PROBLEM DETAILS: Each line of the listing that holds "parts" counts once; report how many there are, and nothing more.

#### INFORMATION SHOWN ####

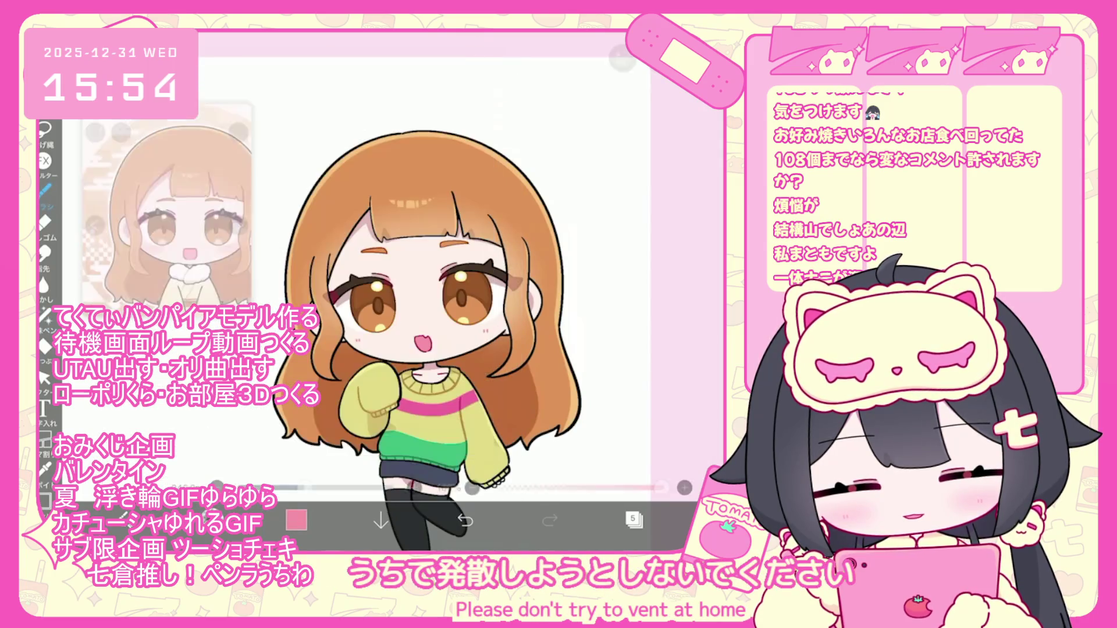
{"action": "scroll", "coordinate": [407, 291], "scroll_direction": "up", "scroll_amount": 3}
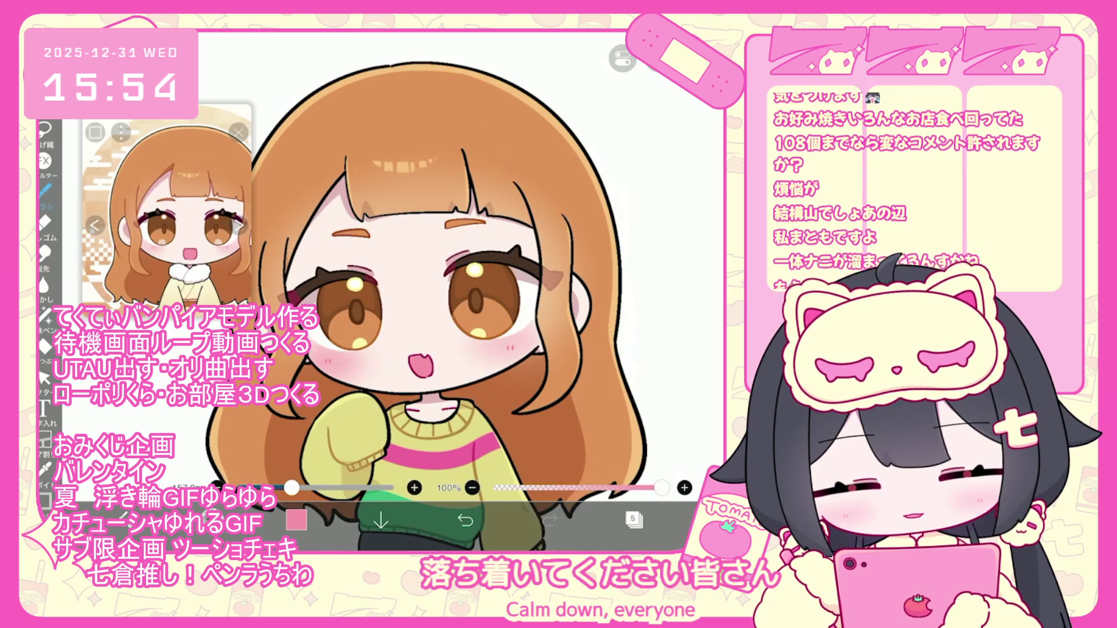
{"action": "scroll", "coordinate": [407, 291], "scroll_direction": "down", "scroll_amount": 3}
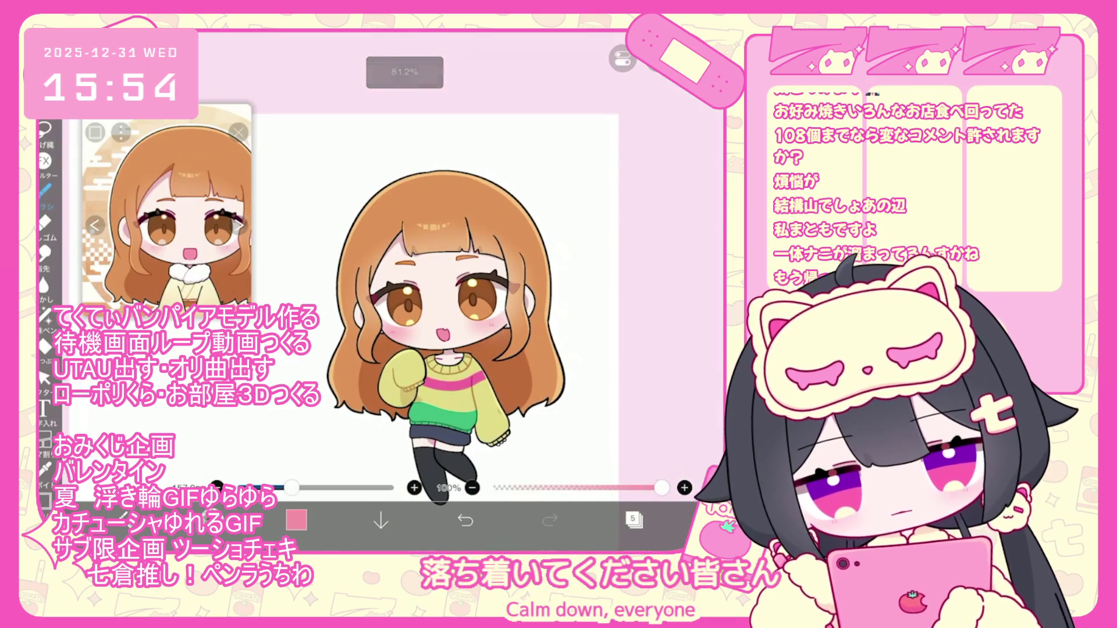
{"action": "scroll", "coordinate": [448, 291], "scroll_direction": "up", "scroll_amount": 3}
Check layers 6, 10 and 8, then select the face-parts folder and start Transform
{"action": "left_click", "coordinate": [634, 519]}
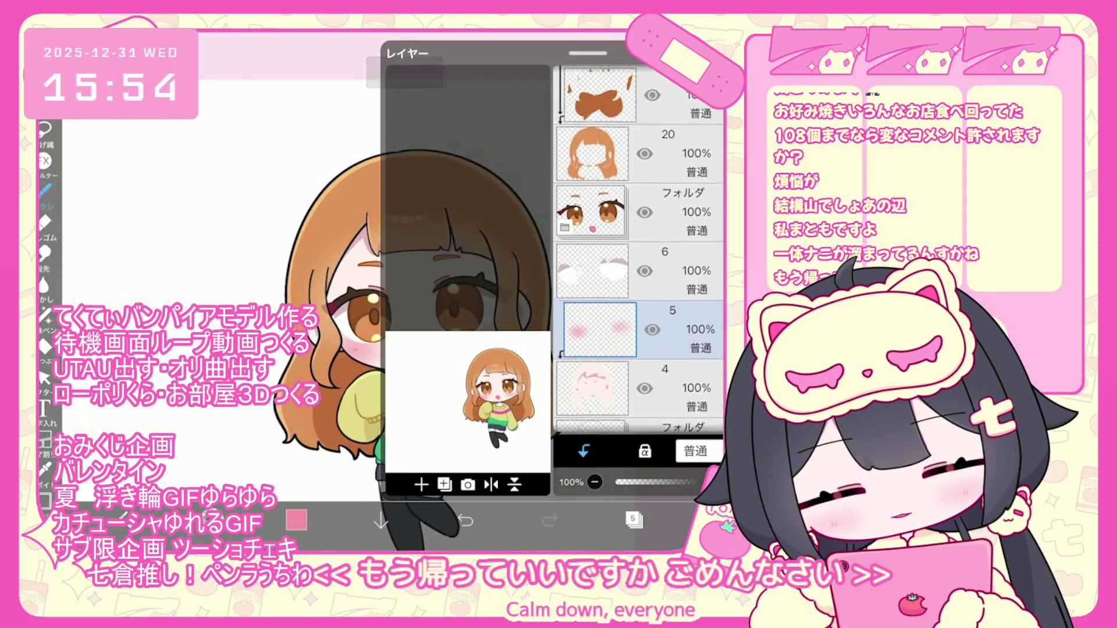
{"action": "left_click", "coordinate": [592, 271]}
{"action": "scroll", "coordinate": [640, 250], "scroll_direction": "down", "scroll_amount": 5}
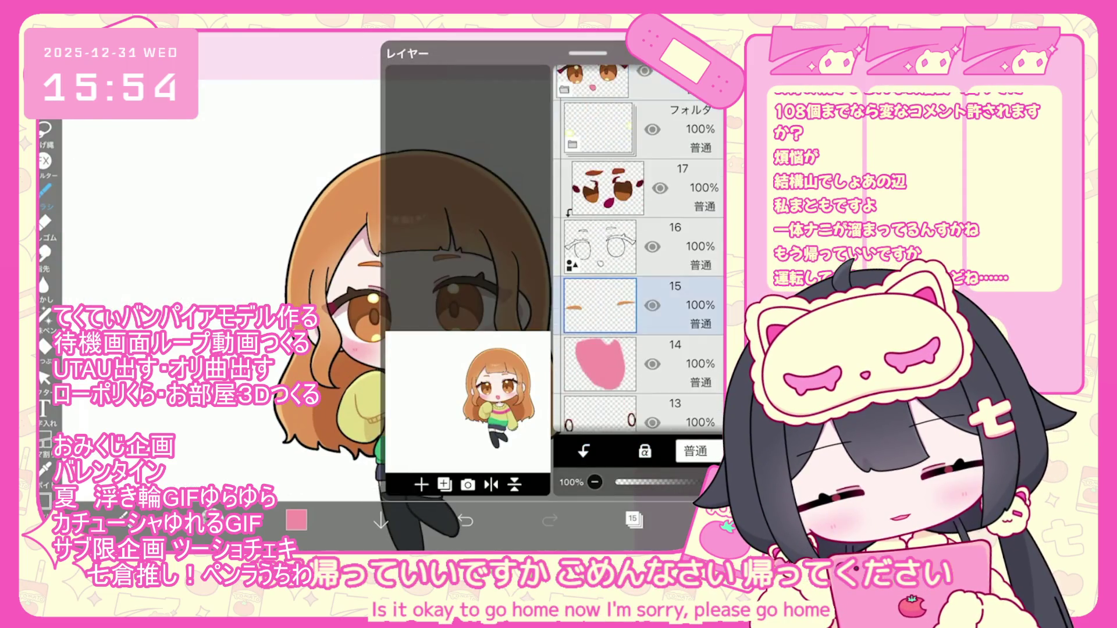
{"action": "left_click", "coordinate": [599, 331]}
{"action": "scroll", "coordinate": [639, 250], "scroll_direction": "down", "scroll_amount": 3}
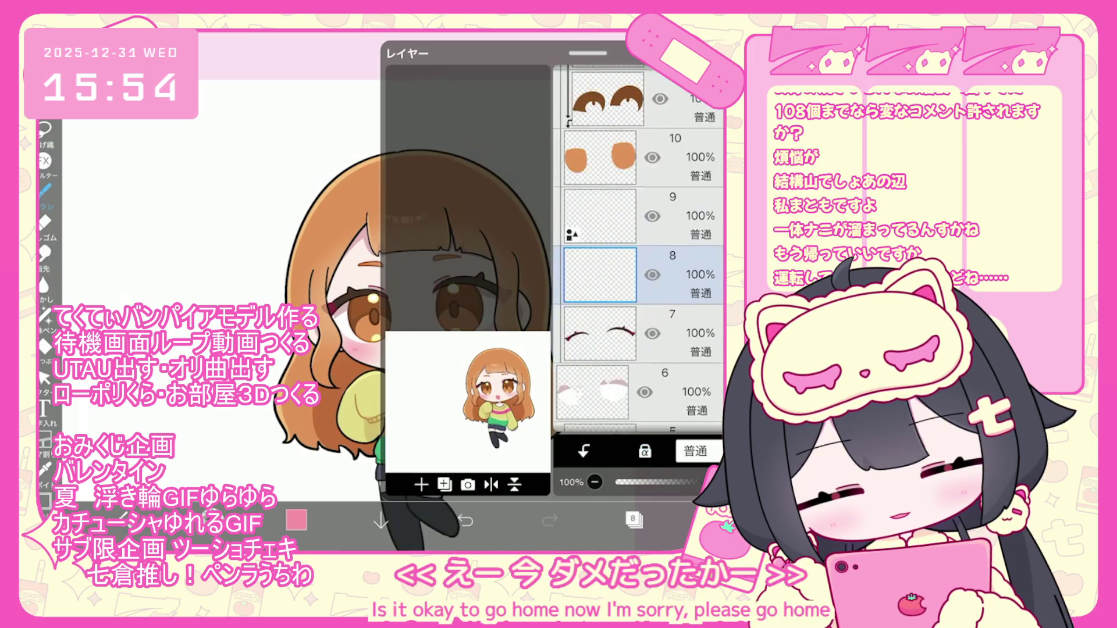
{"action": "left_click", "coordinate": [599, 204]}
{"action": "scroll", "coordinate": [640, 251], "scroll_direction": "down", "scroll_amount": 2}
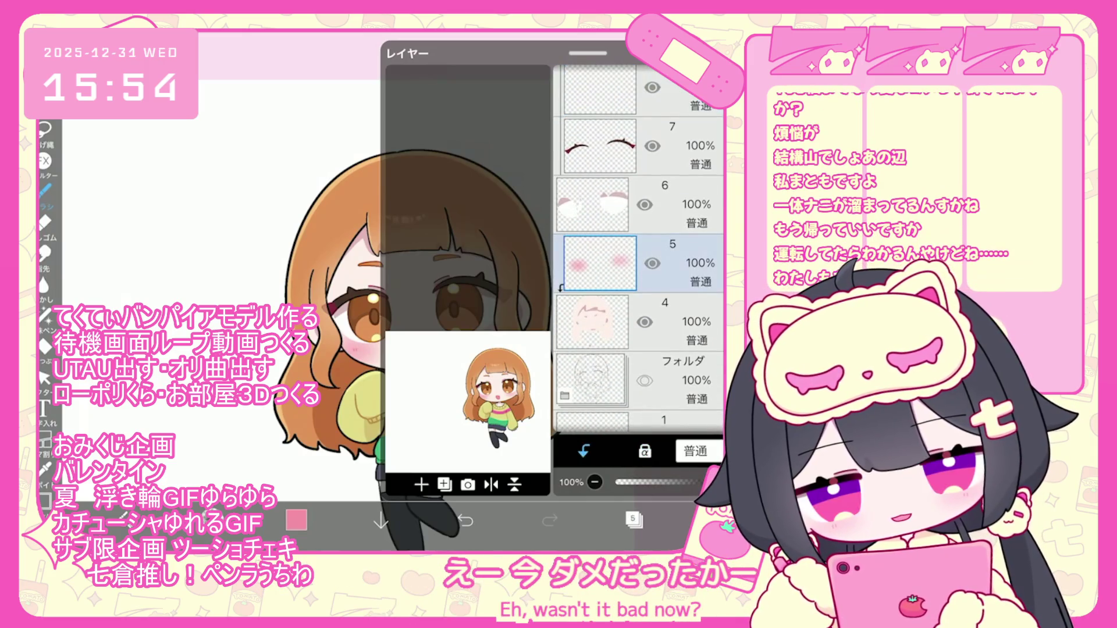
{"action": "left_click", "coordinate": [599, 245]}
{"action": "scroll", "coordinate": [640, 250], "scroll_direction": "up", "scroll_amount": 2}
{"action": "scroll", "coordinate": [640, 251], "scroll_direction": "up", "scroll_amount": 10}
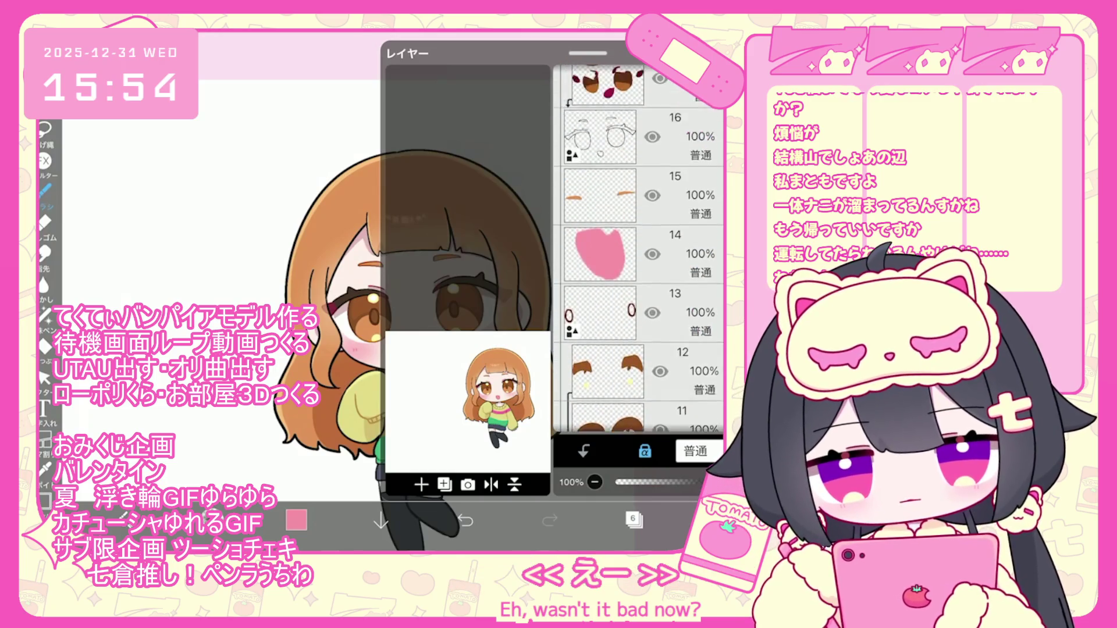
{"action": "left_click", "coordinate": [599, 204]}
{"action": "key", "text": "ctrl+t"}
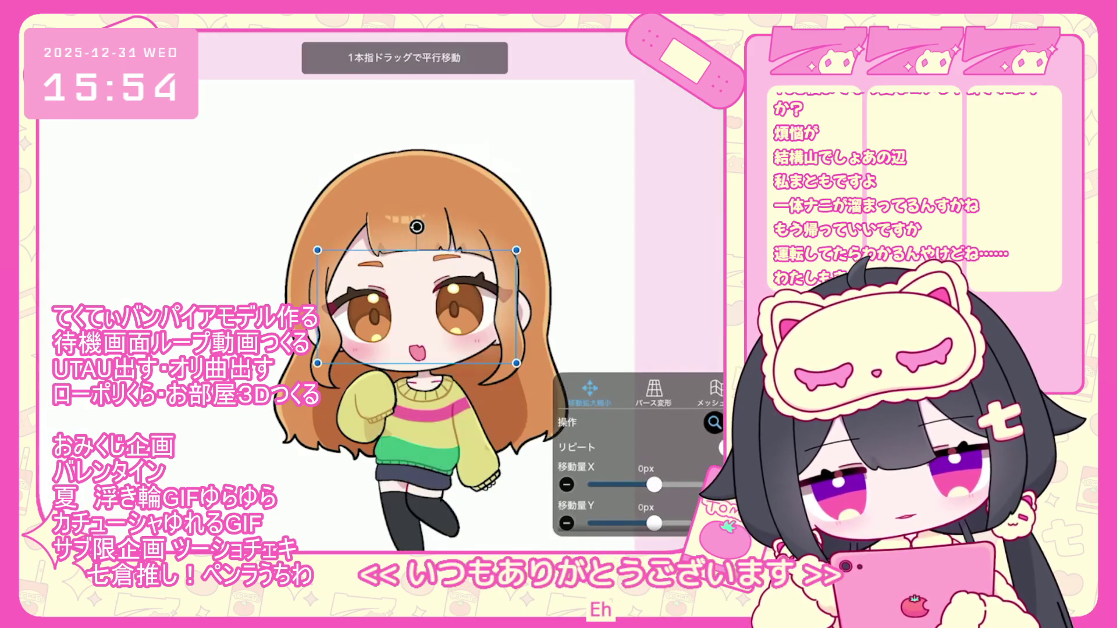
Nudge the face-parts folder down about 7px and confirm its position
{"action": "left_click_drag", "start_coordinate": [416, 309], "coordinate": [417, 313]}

####

RESULT FOR THIS EXERCISE: 2